Delaware students gather for Odyssey of the Mind
By EDWARD L. KENNEY, The News Journal
Posted Saturday, March 1, 2008 at 6:42 pm
Hundreds students from across the state flexed their mental muscles during problem-solving exercises today at the University of Delaware.
They participated in the 28th annual Delaware Odyssey of the Mind tournament for grades 3-12 that does for brainpower what the Olympics achieves with muscular might.
"It covers it all," said Mary Kay Valentine, co-director of Delcaps Inc., a volunteer organization that runs the competition. "It's math, science, history, arts, music, literature, even vo-tech arts."
This year's competition drew about 1,100 students, causing organizers to split some of the divisions to get everyone in, she said.
The competition was spread out in six university buildings.
At Smith Hall, a team of fifth-grade girls from Caravel Academy in Bear dressed in handmade white robes and carted handmade scenery to one of the classrooms for a problem-solving exercise that required a stage performance.
The girls were dressed as slaves, and demonstrated how a Muse helped inspire Harriet Tubman to form the Underground Railroad to help other slaves seek freedom.
Cecelia Poole, 11, who portrayed Tubman, said she enjoyed the exercise, which took about a month to put together.
"I like it because it's challenging and you really have to think to get it done," she said. "Everyone has to put their minds together in order to finish it."
"It prepares them going forward as far as being a leader, being a thinker," added Michele Cooper, a team coach and parent. "It shows them different levels of diversity."
Joe Ambrosino, a music teacher at Downes Elementary School in Newark, was in charge of the "classics" category that featured the Tubman play. He said participants had to describe how one of the Greek Muses - ancient goddesses of inspiration - could motivate a moment of creativity or invention in a real-world character who died before 1950.
"It's all generated by the kids themselves," he said. "They're not allowed to have any outside assistance. It teaches them how to think outside the box to create a real-world solution. Different think tanks like NASA support this process."
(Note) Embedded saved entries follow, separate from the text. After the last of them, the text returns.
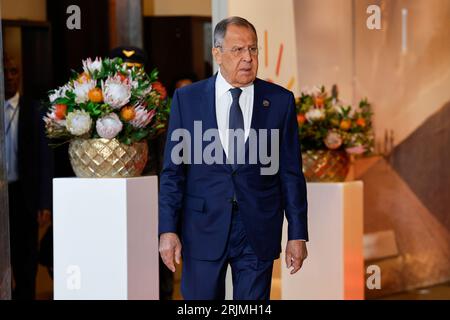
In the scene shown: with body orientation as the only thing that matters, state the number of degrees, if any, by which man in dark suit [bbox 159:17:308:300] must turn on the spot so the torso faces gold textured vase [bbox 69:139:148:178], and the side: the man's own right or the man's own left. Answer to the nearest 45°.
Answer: approximately 135° to the man's own right

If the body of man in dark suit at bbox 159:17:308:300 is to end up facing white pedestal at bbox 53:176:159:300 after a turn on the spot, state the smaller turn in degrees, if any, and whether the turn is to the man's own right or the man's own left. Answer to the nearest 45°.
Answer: approximately 135° to the man's own right

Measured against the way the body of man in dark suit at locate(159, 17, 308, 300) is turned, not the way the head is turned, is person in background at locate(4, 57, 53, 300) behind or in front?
behind

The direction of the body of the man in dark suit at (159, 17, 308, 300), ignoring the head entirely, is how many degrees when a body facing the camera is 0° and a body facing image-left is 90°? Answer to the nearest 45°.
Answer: approximately 0°

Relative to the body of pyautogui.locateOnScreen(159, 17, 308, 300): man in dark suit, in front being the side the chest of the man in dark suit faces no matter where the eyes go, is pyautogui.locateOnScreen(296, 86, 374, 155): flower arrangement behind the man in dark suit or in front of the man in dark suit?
behind

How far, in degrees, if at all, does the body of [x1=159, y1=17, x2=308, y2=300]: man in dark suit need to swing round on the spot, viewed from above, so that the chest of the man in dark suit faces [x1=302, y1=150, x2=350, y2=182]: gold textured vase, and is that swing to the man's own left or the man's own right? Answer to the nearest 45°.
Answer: approximately 180°

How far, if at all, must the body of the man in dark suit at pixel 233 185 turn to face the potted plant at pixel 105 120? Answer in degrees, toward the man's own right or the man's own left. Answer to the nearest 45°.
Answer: approximately 135° to the man's own right
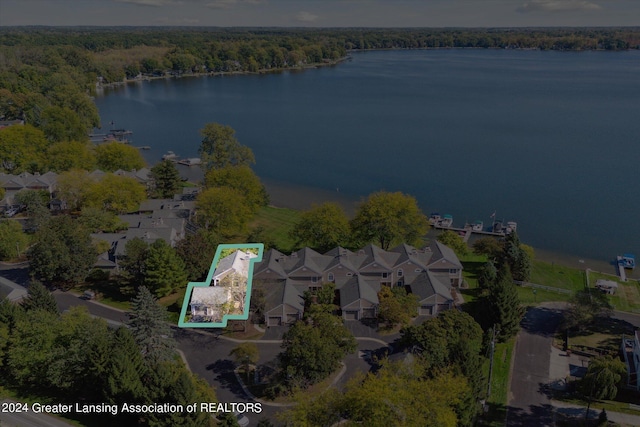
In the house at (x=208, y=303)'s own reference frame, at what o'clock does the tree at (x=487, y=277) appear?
The tree is roughly at 9 o'clock from the house.

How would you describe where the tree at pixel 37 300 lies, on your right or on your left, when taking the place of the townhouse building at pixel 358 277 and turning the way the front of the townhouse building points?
on your right

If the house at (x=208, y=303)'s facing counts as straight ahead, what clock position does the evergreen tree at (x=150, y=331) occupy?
The evergreen tree is roughly at 1 o'clock from the house.

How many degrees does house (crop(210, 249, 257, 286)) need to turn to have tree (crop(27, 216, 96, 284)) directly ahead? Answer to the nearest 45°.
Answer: approximately 90° to its right

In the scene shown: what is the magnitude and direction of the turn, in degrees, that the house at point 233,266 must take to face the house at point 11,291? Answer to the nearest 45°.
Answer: approximately 90° to its right

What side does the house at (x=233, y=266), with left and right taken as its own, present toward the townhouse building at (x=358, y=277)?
left

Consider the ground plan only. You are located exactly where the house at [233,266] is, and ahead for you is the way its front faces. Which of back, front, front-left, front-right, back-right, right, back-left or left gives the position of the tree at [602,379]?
front-left

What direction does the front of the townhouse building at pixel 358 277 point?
toward the camera

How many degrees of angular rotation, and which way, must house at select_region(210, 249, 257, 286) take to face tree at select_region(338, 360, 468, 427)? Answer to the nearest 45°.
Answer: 0° — it already faces it

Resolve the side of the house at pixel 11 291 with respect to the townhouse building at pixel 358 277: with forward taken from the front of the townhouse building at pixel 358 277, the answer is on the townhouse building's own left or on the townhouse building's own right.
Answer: on the townhouse building's own right

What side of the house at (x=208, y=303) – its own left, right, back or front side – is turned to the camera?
front

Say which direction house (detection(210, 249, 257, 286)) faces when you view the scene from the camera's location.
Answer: facing the viewer

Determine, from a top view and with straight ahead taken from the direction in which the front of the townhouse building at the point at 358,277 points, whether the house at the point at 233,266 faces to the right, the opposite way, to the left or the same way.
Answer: the same way

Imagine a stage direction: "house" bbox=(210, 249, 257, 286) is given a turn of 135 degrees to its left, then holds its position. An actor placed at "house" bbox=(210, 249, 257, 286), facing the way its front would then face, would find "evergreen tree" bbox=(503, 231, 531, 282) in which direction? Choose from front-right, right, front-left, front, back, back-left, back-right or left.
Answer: front-right

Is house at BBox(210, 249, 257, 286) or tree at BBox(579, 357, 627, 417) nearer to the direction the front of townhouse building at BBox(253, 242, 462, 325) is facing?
the tree

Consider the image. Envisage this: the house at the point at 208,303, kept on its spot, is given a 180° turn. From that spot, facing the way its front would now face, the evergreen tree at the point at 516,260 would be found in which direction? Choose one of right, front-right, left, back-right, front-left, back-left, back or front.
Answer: right

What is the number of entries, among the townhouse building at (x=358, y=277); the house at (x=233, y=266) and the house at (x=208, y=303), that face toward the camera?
3
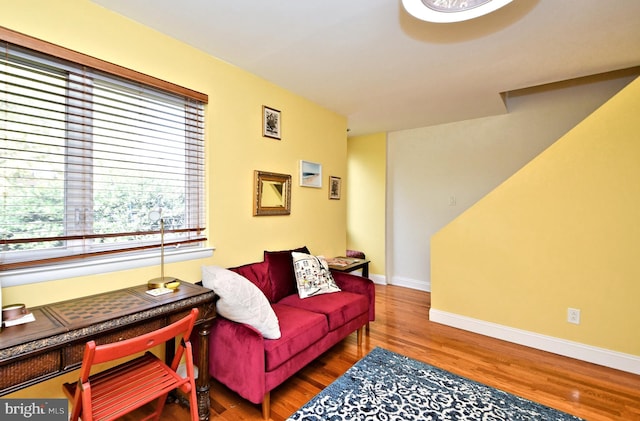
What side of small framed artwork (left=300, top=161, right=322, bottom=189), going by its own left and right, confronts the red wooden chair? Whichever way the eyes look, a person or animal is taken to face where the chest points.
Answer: right

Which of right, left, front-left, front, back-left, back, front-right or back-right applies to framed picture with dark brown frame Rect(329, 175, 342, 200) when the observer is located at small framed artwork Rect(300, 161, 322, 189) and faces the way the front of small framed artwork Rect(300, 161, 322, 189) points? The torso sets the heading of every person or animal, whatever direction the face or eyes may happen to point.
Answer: left
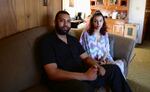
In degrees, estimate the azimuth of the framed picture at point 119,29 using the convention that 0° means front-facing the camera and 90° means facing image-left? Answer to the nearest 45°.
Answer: approximately 0°

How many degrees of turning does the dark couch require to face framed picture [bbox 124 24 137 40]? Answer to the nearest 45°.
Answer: approximately 90° to its left

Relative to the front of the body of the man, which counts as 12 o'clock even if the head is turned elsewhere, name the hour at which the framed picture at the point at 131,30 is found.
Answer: The framed picture is roughly at 8 o'clock from the man.

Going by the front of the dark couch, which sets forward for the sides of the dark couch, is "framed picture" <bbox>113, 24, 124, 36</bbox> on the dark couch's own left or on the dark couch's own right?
on the dark couch's own left

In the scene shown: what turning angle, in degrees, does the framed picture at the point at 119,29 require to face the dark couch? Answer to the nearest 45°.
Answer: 0° — it already faces it

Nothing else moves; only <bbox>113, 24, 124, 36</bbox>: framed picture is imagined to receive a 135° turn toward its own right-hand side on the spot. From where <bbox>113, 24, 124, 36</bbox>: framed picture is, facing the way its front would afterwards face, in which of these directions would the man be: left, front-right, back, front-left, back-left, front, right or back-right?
back-left

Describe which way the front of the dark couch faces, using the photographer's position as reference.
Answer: facing the viewer and to the right of the viewer
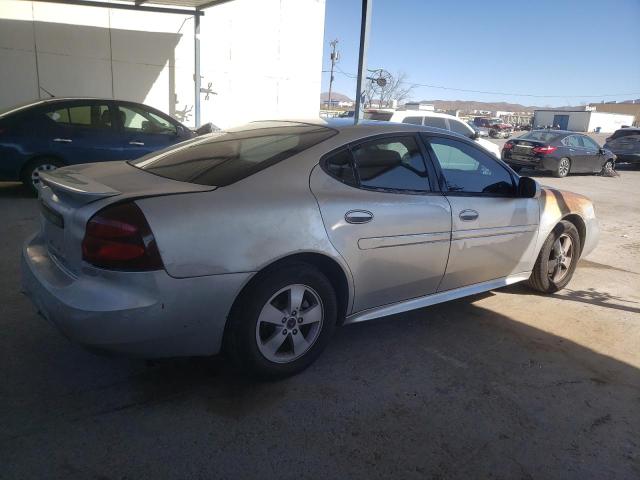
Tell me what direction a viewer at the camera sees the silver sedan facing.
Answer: facing away from the viewer and to the right of the viewer

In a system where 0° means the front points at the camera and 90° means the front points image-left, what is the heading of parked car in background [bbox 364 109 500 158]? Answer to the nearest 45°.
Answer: approximately 225°

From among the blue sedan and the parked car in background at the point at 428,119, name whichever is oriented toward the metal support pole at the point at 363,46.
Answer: the blue sedan

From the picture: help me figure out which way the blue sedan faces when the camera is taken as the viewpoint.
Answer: facing to the right of the viewer

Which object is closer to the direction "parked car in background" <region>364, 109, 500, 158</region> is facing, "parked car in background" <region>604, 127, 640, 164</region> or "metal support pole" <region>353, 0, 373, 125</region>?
the parked car in background

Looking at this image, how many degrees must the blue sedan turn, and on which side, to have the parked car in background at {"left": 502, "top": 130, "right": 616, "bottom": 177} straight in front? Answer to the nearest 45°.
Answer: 0° — it already faces it

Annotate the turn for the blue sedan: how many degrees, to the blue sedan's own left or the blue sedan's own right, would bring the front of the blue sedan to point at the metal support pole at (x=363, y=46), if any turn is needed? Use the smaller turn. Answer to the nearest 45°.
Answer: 0° — it already faces it

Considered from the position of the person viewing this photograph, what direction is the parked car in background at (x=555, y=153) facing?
facing away from the viewer and to the right of the viewer

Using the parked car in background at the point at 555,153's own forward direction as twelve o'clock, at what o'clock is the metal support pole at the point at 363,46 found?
The metal support pole is roughly at 5 o'clock from the parked car in background.

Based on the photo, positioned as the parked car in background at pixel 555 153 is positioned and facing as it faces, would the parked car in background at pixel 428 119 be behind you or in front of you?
behind

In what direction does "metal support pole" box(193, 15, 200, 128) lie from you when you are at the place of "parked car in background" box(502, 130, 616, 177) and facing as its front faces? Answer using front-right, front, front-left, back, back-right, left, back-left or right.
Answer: back
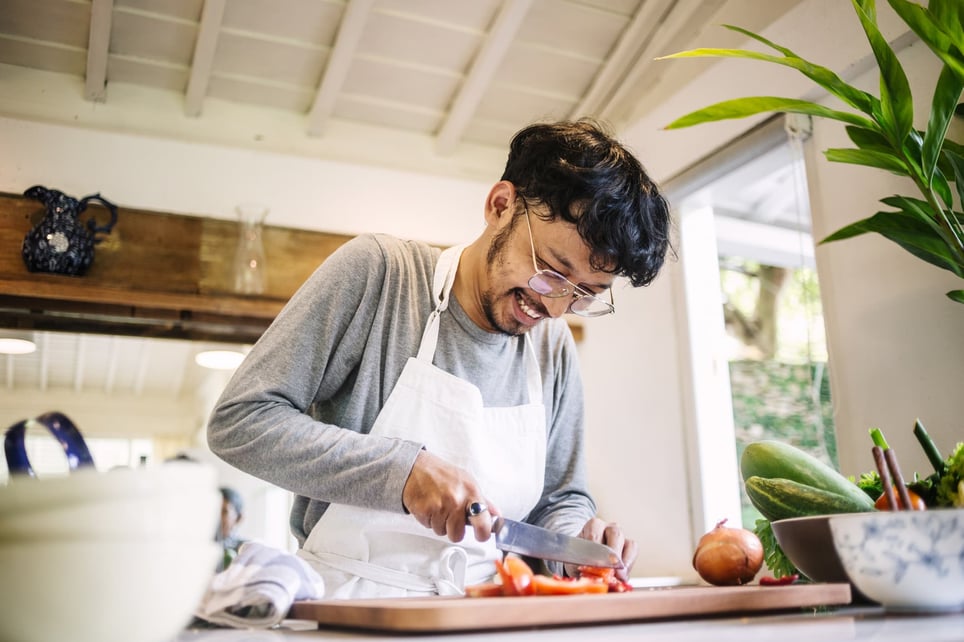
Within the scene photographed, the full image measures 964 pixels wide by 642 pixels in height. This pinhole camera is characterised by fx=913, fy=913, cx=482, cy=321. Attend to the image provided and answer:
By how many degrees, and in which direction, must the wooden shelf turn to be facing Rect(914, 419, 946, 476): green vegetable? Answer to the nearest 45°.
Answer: approximately 45° to its left

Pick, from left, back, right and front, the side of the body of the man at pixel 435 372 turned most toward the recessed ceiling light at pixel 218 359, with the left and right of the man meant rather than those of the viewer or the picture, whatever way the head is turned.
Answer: back

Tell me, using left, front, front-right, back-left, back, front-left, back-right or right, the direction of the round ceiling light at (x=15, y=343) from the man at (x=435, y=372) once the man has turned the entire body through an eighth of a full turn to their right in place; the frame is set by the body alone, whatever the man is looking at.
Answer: back-right

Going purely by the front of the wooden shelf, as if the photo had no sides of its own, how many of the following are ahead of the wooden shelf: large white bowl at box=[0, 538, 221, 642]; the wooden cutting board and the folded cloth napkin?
3

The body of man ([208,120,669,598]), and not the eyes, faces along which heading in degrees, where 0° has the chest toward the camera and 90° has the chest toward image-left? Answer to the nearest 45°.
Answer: approximately 315°

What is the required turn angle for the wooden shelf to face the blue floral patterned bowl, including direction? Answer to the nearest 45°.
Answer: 0° — it already faces it

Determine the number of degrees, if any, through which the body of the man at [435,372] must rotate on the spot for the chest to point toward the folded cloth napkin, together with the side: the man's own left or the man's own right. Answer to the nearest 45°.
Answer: approximately 45° to the man's own right

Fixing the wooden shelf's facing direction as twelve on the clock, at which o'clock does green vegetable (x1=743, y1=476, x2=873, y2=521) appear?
The green vegetable is roughly at 11 o'clock from the wooden shelf.
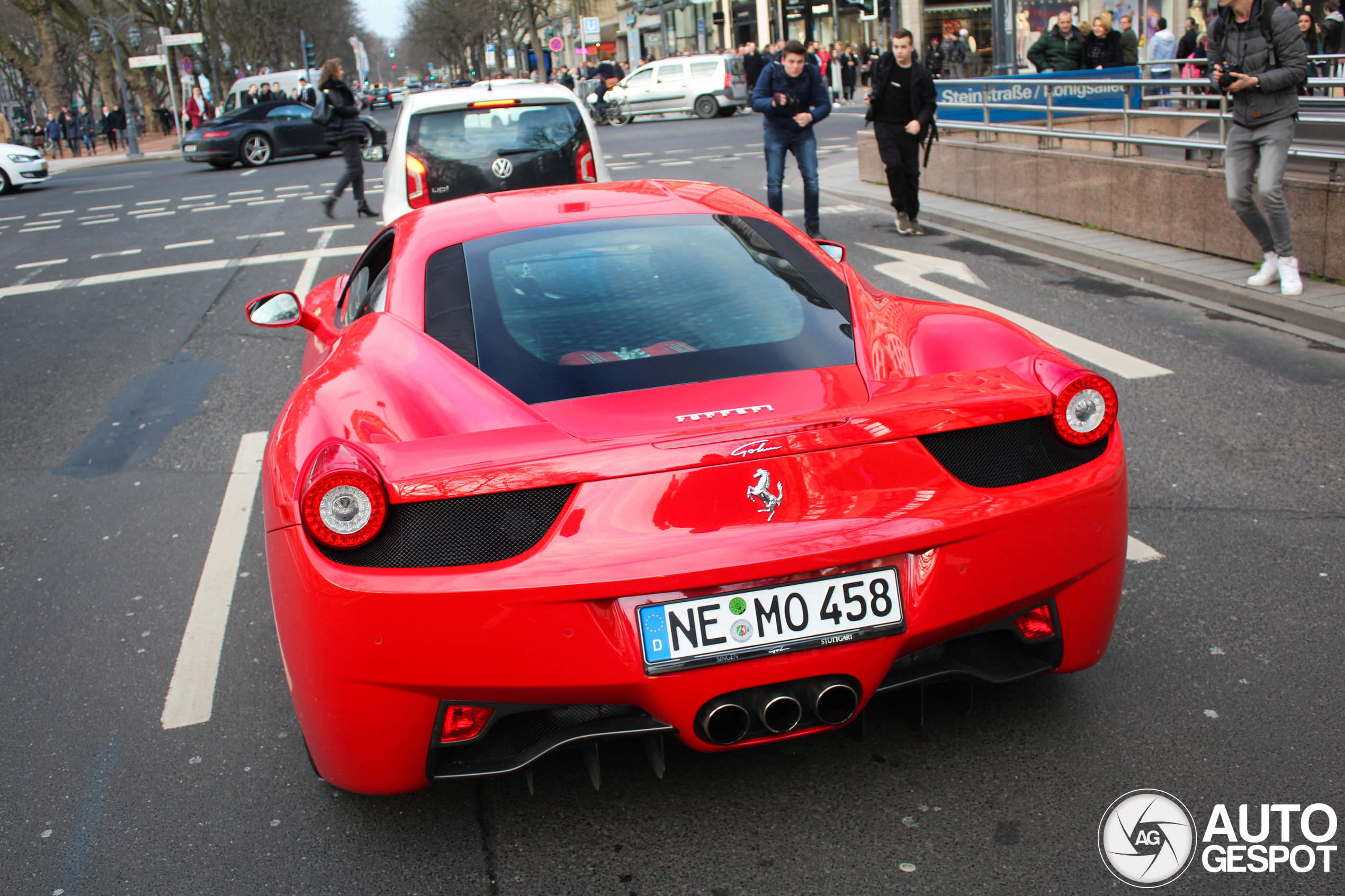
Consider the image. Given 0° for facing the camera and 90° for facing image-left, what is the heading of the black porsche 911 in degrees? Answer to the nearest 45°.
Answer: approximately 225°

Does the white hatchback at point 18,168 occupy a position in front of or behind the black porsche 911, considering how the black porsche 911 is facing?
behind

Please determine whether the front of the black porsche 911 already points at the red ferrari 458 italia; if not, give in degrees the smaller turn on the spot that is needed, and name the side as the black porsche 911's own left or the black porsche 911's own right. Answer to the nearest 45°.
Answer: approximately 135° to the black porsche 911's own right

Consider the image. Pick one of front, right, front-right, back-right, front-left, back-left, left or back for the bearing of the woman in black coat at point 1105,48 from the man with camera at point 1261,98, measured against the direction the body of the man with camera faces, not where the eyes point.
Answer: back-right

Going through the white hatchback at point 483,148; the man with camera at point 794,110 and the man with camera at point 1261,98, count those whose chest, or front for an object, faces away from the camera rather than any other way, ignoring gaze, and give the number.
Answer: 1

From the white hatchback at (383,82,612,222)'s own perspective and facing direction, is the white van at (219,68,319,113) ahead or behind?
ahead

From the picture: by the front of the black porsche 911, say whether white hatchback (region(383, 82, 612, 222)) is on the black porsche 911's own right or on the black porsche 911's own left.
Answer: on the black porsche 911's own right

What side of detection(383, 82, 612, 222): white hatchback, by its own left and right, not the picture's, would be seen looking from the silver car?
front

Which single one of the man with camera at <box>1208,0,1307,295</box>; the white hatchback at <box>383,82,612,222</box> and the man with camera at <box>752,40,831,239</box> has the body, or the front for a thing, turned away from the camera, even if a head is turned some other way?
the white hatchback

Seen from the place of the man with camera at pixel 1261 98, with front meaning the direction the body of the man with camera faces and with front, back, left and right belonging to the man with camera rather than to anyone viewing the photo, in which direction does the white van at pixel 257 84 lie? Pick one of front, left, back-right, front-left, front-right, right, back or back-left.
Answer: right

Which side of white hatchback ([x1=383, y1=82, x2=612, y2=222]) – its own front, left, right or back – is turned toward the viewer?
back

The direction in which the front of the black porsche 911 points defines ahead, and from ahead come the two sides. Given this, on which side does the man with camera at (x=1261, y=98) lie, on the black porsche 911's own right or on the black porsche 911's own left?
on the black porsche 911's own right

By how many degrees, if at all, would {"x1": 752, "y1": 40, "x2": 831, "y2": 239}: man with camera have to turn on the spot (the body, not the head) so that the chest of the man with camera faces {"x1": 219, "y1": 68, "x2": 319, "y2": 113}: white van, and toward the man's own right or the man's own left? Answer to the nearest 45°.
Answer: approximately 135° to the man's own right

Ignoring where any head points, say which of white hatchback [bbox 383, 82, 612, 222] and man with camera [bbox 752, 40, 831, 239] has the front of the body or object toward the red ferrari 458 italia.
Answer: the man with camera

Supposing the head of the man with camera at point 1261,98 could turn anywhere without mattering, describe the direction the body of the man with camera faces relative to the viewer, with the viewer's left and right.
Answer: facing the viewer and to the left of the viewer

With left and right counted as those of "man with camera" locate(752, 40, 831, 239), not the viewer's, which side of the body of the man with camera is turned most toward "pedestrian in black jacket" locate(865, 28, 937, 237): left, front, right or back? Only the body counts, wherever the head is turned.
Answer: left
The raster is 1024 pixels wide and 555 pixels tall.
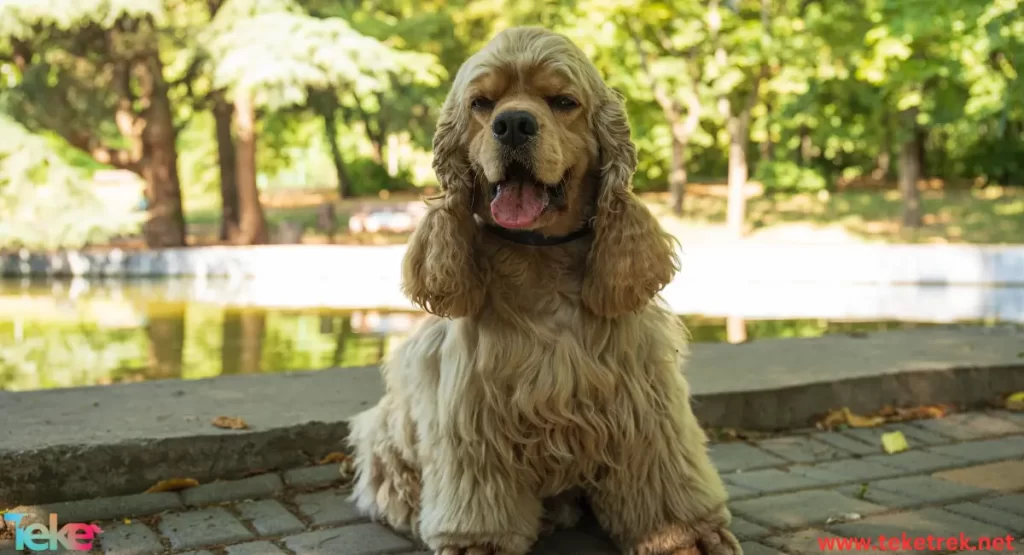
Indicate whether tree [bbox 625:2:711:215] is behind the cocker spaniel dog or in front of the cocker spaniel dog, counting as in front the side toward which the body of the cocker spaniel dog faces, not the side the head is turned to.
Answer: behind

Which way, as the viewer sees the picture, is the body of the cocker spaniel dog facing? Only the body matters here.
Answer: toward the camera

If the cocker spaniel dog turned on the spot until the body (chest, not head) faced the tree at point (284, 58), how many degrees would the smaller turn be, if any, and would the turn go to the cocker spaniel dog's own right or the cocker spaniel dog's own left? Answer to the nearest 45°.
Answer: approximately 180°

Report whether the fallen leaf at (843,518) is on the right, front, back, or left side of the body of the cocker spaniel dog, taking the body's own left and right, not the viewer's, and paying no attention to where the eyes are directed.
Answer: left

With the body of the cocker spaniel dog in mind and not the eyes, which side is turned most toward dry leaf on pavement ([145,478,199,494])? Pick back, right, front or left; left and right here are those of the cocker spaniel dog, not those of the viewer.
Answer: right

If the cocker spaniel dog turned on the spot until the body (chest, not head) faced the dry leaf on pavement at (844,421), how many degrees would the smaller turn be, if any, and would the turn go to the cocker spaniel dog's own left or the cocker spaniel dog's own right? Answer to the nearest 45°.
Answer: approximately 135° to the cocker spaniel dog's own left

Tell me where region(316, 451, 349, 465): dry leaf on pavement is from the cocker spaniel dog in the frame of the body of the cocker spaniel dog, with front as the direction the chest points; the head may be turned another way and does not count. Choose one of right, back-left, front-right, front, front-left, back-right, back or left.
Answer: back-right

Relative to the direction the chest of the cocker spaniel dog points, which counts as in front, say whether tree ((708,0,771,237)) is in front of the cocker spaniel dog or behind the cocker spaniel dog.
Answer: behind

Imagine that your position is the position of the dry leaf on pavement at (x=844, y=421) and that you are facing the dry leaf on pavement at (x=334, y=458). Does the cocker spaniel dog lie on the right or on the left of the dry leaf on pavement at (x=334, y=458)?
left

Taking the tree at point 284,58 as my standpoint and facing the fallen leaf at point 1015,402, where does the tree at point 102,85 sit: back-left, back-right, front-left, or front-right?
back-right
Several judges sat at the front of the room and rated each performance.
"Their creativity is pretty amazing," judge Kae Mason of Dover said of the contestants. "I think it's phenomenal. I love Odyssey of the Mind. It just encourages children to work as a team, to think outside of their normal school parameters."
Children in other university buildings, among other things created balsa-wood structures to see which could hold the most weight, competed in a road rally with vehicles of their own design and construction, and staged a team-created skit to show their theory of what caused dinosaurs to become extinct.
Winning teams will compete in the international championship held at the end of May and beginning of June at the University of Maryland in College Park.
Delcaps co-director Ron Raab-Long said the competition was started in Glassboro, N.J., by Sam Micklus, a professor of industrial design at the former Glassboro State College (now Rowan University), who challenged his students to build a vehicle that could cross a pond on campus.
"It got local press coverage, and it just grew from there," Raab-Long said.
The Delaware Odyssey of the Mind competition started in 1981, challenging thousands of students each year to raise the academic bar through teamwork and ingenuity.
"In a team, everybody's ideas are important, even the most bizarre," Raab-Long said. "It's sometimes the most bizarre ideas that turn out to be the most creative. It allows people to come up with things that have never been considered in the past."